Polybius, the great Greek historian of the second century B.C., wrote that Agesiloas, who reigned from about 400 -360 B.C., Sparta was at the height of her power, controlling an Aegean Empire that stretched from the Black Sea to Cape Matapan, at the foot of the Peloponnese (Cartledge, 1986).

However, in 371 B.C., Spartans were defeated by Thebes at the Battle of Leuctra, and their empire went into a long period of decline. There are a number of interesting facts about Spartans that could give readers an idea what made Spartans the ruthless warriors they were. In history.com, under ‘Deconstructing History’, there is a video clip that depicts the armory of a Spartan warrior. According to history.com, there were about 10,000 Spartan soldiers, and each Spartan soldier carried a spear that was 6 -10 feet long, a sword 12-20 inches long, a shield made of bronze and wood with a 3 meter diameter, a bronze armor to protect their torso and anklets, and a helmet, all weighing 30-50 lbs., and fought in a formation called the Phalanx, where each soldier was equal in rank and stature and fought for the other. It was in the Battle of Thermopylae (480 BC) that 300 Spartan warriors stood up against the advancing Persians for 2 days in a war till the last one of them died. This was the end of the Spartans even though their empire began to disintegrate. In the Peloponnesian War (431-404 BC) a Spartan leader by the name of Lysander defeated Athens and her empire.

On a lighter note, the Warner Bros. Production Sparta 300 didn’t do justice to Spartan women.
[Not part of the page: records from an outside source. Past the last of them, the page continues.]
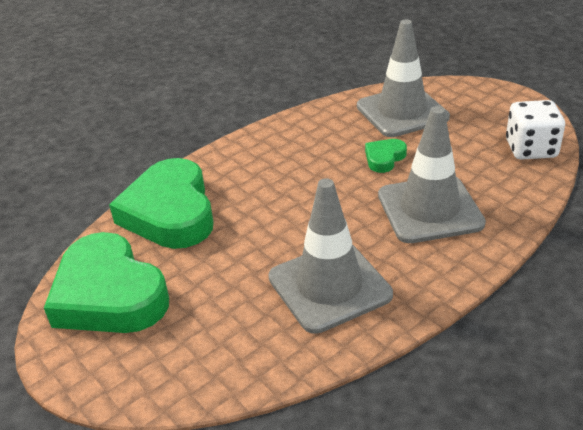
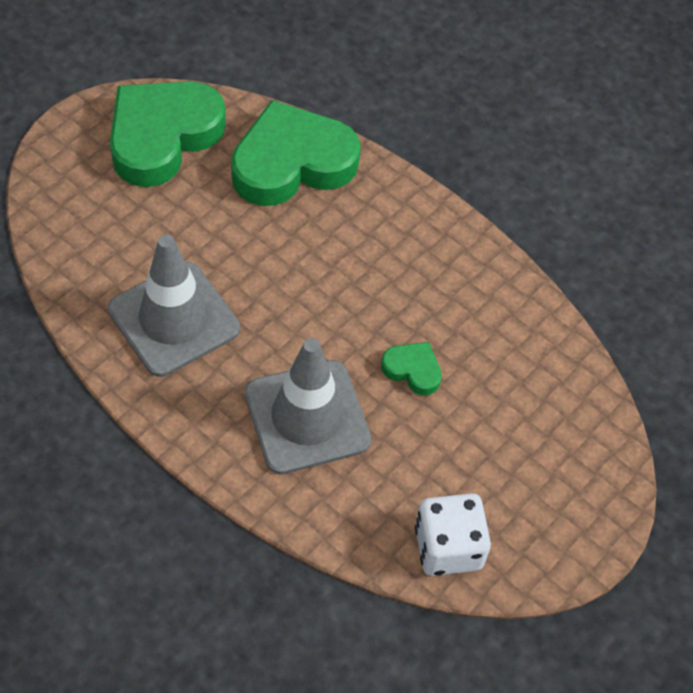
camera: 75 degrees right, 20 degrees up
(402, 112) = (530, 392): grey traffic cone -> none

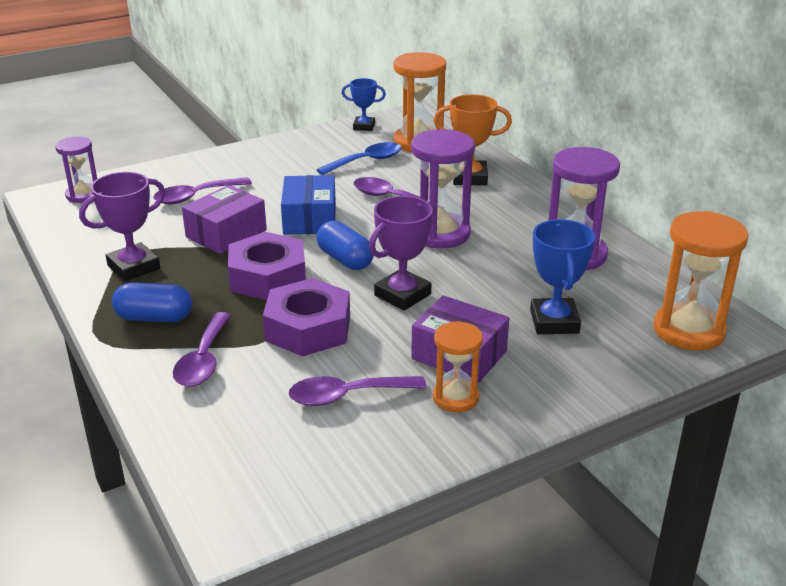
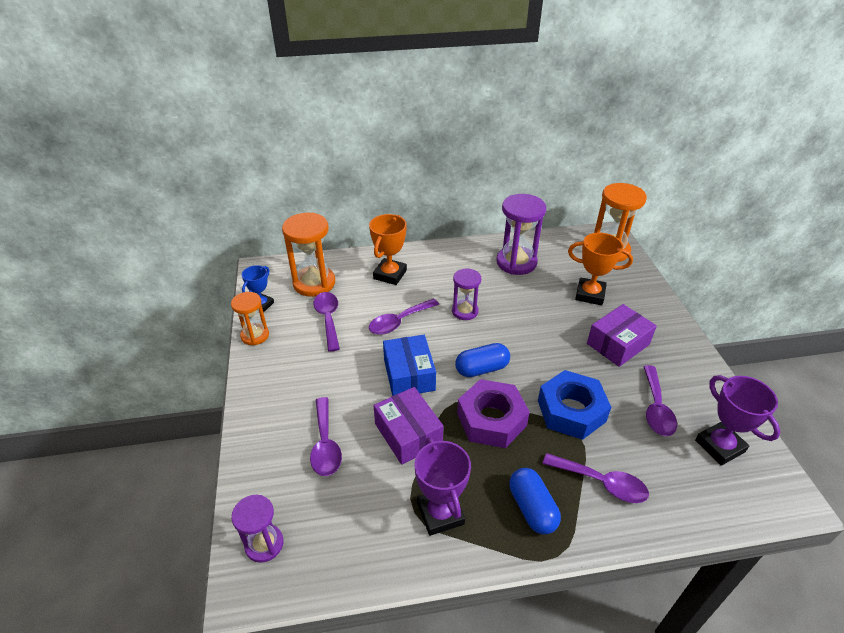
camera: 70 degrees left, 10 degrees up
(154, 318) = (532, 508): blue capsule -> blue capsule turned 45 degrees counterclockwise
(308, 328) = (571, 411): purple nut -> blue nut
(309, 219) = (409, 375): blue box -> blue box turned 60 degrees clockwise
(367, 161) = (328, 319): blue spoon -> purple spoon
(402, 295) = (540, 351): purple trophy -> purple trophy (719, 446)
(440, 234) = (465, 311): purple hourglass -> purple hourglass, size x0.60
(455, 397) = (662, 358): orange hourglass -> orange hourglass (255, 335)
(554, 322) = (590, 294): blue trophy -> orange trophy

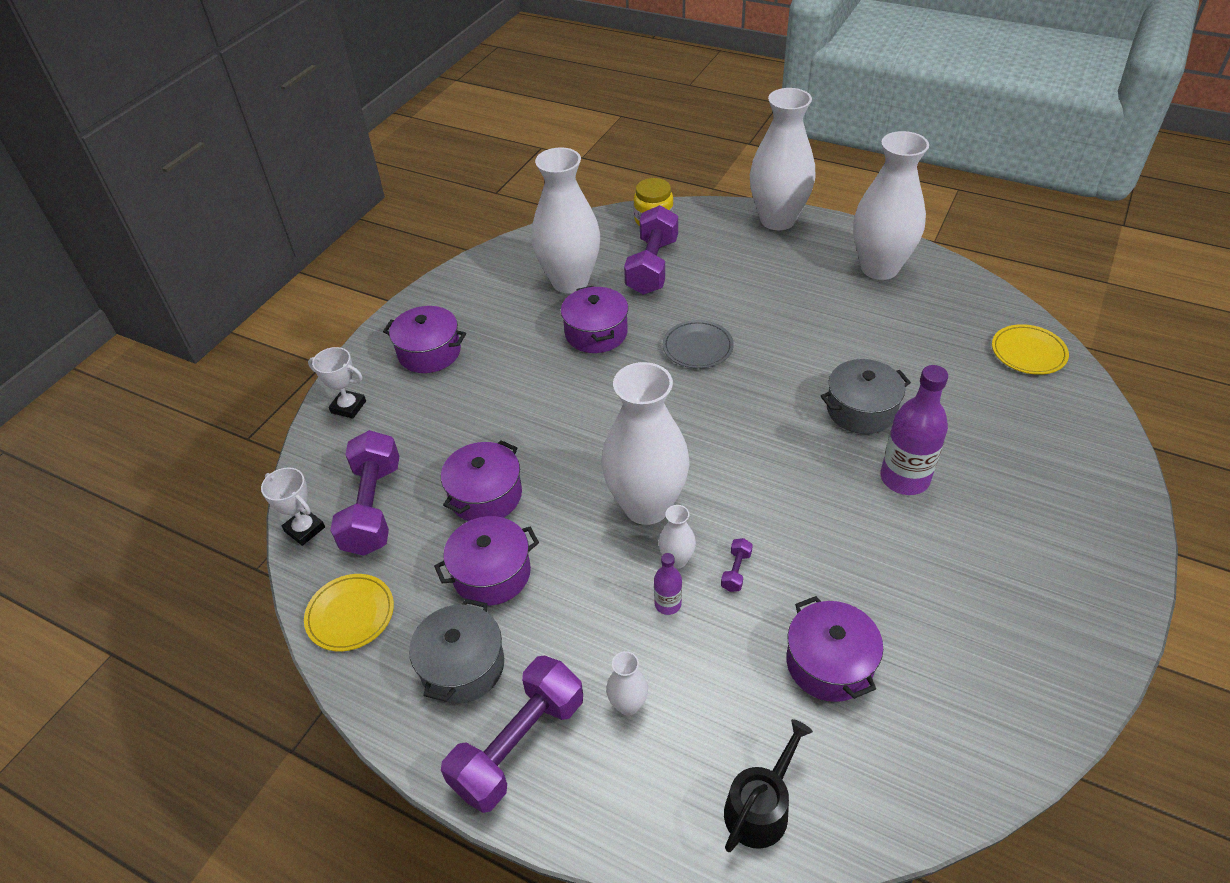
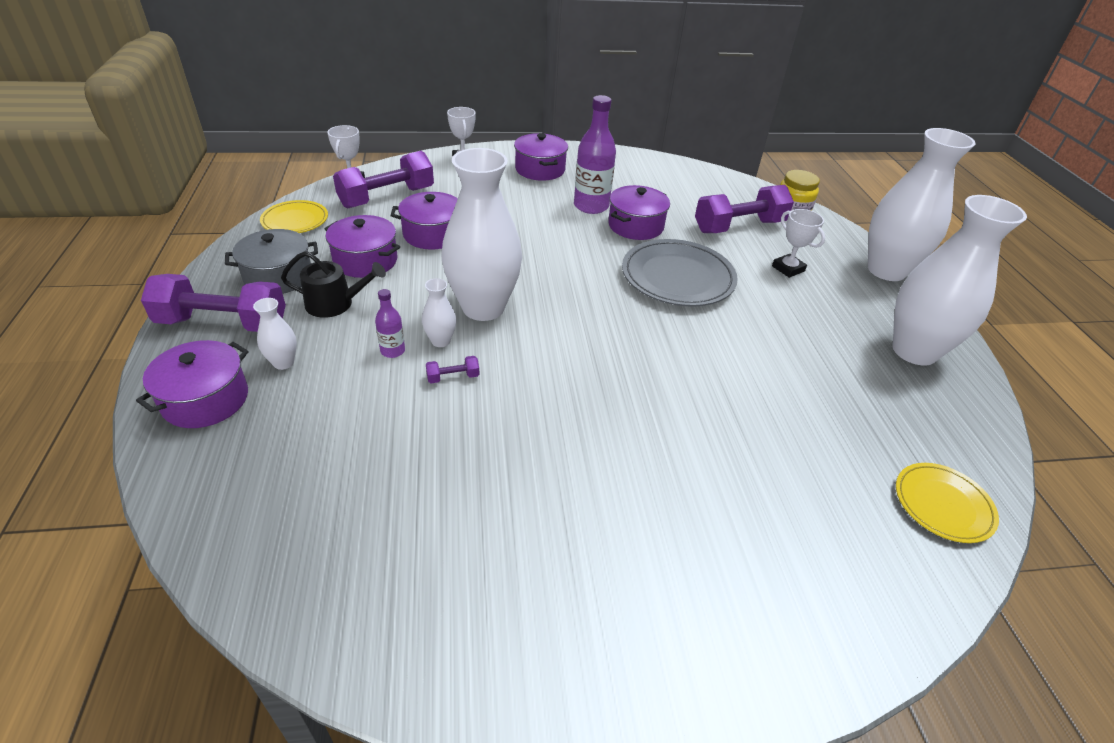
camera: 50 degrees right, 5 degrees down
(570, 281) = (674, 197): white vase -> none
(697, 347) = (677, 277): grey plate -> grey plate, size x1.68
(735, 273) = (788, 269): none -> white trophy
(760, 807) = (215, 470): black watering can -> black watering can (335, 303)
(829, 663) = (389, 468): purple pot -> purple pot (205, 399)
(861, 410) = (711, 396): grey pot -> none
(904, 478) = (653, 454): purple bottle -> purple bottle (591, 206)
As mentioned a little earlier, Spartan women led a better social life than most other Greek women. Spartan women were given a status comparable with that of their more famous men in the athletic arena. According to Kemp (2008), Plutarch mentions Lycurgus, the severe law-giver of Sparta, as ordering women to exercise and participate in wrestling, running, throwing the quoit, and casting the dart, so that the babies born to them are healthy. This ideology stems from the fact that Spartans were warriors, and all that they cared for was men who could fight.